── Material provided ──

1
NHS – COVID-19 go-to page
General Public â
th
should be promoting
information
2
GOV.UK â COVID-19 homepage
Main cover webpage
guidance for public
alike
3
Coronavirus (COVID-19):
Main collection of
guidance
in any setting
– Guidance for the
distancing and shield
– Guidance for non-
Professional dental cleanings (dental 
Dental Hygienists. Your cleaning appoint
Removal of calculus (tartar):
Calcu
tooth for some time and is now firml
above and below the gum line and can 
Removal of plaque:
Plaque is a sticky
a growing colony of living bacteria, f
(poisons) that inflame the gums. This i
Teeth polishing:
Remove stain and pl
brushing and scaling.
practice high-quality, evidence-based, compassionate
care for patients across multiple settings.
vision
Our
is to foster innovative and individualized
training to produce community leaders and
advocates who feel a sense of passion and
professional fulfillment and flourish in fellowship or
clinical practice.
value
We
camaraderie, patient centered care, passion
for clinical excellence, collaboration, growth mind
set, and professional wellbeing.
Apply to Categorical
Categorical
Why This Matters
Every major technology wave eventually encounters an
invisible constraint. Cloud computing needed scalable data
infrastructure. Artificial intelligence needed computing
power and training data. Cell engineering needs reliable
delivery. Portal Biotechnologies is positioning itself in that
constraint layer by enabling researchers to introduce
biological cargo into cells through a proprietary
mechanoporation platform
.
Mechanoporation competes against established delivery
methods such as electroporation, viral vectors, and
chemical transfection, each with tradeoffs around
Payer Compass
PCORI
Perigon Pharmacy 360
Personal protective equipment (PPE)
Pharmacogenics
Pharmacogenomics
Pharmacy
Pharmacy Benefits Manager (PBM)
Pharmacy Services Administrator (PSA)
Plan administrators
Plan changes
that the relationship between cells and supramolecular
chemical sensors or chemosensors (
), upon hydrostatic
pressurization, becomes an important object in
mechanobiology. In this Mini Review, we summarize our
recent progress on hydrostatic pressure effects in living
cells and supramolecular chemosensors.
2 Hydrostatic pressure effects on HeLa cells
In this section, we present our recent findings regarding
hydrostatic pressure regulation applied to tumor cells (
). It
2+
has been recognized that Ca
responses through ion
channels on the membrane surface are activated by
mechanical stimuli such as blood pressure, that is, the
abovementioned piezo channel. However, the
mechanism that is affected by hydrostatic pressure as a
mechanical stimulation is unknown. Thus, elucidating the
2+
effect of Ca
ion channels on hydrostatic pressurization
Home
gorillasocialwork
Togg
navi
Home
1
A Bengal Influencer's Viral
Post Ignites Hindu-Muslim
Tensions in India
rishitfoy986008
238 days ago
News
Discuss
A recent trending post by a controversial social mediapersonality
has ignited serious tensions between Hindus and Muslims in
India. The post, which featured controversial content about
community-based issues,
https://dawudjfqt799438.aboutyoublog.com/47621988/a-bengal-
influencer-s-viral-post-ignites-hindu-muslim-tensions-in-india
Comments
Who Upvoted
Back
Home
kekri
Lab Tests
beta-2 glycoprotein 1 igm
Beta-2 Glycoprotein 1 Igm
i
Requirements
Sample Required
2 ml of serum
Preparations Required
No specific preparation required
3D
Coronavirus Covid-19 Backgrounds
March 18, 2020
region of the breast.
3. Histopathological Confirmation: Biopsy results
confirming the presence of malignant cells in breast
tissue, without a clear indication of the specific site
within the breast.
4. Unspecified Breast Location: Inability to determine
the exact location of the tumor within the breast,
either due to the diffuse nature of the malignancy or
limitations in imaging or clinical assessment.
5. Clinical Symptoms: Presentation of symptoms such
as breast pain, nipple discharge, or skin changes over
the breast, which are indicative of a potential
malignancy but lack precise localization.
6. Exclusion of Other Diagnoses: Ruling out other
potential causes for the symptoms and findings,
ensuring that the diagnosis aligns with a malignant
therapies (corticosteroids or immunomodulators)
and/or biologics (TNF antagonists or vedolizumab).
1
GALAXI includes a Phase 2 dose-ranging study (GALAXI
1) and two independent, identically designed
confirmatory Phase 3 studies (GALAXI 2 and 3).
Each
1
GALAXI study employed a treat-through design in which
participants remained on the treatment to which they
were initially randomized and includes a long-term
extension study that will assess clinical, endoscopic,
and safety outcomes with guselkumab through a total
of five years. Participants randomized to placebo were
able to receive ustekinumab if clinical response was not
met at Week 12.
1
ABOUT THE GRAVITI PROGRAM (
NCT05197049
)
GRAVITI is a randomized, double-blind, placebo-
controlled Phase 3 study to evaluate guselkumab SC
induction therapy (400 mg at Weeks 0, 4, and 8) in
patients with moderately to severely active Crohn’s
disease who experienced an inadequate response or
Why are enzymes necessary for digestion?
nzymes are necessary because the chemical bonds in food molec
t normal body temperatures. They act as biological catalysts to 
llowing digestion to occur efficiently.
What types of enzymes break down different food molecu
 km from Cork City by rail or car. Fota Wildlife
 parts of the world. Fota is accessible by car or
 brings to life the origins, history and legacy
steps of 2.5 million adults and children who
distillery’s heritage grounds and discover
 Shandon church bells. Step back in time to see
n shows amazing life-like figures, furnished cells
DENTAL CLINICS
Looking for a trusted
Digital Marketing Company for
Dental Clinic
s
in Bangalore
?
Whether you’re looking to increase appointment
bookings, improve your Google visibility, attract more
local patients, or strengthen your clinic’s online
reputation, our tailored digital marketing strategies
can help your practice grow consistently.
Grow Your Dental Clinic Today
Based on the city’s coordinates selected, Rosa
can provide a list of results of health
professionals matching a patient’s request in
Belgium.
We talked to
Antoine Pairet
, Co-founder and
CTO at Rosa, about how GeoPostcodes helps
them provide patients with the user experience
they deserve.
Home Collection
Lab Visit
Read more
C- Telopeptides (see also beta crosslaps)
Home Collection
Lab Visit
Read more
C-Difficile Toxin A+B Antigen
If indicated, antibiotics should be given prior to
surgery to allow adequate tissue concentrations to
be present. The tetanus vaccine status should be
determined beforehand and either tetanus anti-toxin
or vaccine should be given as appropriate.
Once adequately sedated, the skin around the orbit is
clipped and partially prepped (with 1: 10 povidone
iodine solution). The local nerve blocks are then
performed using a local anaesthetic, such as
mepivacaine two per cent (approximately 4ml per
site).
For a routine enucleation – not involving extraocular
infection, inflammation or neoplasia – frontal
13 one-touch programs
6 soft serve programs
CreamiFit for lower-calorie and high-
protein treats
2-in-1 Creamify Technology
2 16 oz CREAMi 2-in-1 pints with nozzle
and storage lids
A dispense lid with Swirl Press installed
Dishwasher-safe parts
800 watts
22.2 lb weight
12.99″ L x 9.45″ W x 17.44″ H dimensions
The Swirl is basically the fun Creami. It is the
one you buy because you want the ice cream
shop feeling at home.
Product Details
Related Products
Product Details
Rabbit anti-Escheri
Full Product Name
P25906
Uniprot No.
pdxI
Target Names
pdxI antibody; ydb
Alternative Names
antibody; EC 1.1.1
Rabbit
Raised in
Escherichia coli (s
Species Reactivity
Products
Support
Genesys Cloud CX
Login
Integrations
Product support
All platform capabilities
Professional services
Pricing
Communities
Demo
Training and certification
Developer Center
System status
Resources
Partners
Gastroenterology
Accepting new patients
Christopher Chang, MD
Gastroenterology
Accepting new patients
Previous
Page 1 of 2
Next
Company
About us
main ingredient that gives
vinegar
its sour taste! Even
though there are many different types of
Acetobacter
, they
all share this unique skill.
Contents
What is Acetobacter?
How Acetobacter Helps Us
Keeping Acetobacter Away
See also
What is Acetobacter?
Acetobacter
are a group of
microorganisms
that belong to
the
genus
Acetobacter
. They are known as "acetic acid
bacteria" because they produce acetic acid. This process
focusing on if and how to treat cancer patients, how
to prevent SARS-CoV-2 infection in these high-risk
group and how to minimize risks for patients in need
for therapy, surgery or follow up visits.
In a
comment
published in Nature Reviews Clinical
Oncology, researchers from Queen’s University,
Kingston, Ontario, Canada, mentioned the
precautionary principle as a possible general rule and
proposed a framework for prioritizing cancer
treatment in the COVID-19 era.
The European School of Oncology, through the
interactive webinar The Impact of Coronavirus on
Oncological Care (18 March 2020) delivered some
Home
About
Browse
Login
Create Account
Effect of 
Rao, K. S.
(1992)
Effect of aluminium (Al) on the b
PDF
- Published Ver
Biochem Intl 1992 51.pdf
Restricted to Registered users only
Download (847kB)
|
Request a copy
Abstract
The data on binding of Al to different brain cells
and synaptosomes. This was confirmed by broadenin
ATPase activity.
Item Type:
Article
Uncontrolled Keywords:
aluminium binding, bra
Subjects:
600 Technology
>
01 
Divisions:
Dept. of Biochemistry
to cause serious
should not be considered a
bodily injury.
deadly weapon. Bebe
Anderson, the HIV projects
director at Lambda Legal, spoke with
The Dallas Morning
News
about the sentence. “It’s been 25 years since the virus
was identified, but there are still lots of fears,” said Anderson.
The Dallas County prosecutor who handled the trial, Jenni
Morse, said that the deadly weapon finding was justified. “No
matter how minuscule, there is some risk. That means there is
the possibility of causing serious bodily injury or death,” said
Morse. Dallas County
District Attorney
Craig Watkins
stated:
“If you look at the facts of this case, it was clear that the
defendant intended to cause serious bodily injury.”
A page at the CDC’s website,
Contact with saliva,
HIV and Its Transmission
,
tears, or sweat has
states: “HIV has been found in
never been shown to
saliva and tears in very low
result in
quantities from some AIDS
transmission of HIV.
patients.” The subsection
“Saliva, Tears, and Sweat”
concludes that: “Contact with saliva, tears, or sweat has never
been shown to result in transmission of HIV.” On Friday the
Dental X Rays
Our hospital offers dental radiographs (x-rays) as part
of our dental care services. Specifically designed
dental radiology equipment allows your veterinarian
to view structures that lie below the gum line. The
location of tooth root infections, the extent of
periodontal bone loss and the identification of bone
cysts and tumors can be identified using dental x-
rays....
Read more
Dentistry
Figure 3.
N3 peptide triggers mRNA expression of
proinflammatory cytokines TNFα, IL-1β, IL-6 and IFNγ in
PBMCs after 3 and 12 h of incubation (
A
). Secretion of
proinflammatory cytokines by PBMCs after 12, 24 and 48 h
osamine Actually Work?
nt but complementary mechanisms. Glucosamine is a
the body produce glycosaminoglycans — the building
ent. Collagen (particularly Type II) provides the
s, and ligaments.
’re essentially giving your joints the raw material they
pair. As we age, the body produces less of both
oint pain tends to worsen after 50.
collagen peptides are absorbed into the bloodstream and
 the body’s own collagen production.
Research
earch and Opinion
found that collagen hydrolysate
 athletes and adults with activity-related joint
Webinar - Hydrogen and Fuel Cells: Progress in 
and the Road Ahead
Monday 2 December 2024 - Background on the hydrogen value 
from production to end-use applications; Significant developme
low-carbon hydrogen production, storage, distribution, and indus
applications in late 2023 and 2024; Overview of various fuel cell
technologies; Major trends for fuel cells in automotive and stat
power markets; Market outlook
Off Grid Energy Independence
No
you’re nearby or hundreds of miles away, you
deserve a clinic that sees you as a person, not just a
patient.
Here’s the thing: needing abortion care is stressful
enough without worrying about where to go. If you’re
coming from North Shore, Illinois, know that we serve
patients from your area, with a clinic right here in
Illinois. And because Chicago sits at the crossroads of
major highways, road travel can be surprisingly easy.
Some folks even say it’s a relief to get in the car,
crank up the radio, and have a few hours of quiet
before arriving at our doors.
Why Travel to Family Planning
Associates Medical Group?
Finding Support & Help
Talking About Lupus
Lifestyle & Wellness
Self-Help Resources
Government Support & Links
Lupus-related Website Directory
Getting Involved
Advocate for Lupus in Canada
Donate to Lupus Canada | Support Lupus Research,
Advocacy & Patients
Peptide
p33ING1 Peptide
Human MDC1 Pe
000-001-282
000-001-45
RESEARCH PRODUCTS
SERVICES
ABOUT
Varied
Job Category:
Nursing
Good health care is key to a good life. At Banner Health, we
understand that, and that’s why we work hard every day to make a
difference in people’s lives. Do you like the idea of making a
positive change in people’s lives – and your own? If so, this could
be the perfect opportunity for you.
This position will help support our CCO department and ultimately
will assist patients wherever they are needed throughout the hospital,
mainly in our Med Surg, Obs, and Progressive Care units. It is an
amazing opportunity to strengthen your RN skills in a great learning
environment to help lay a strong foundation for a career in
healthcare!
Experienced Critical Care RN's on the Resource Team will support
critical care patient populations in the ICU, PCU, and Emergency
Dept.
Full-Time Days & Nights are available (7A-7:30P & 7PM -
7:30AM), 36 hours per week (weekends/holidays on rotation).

───

Exercise objective:
Copy out every line in the entries above that holds "such".

Answer box:
methods such as electroporation, viral vectors, and
mechanical stimuli such as blood pressure, that is, the
5. Clinical Symptoms: Presentation of symptoms such
performed using a local anaesthetic, such as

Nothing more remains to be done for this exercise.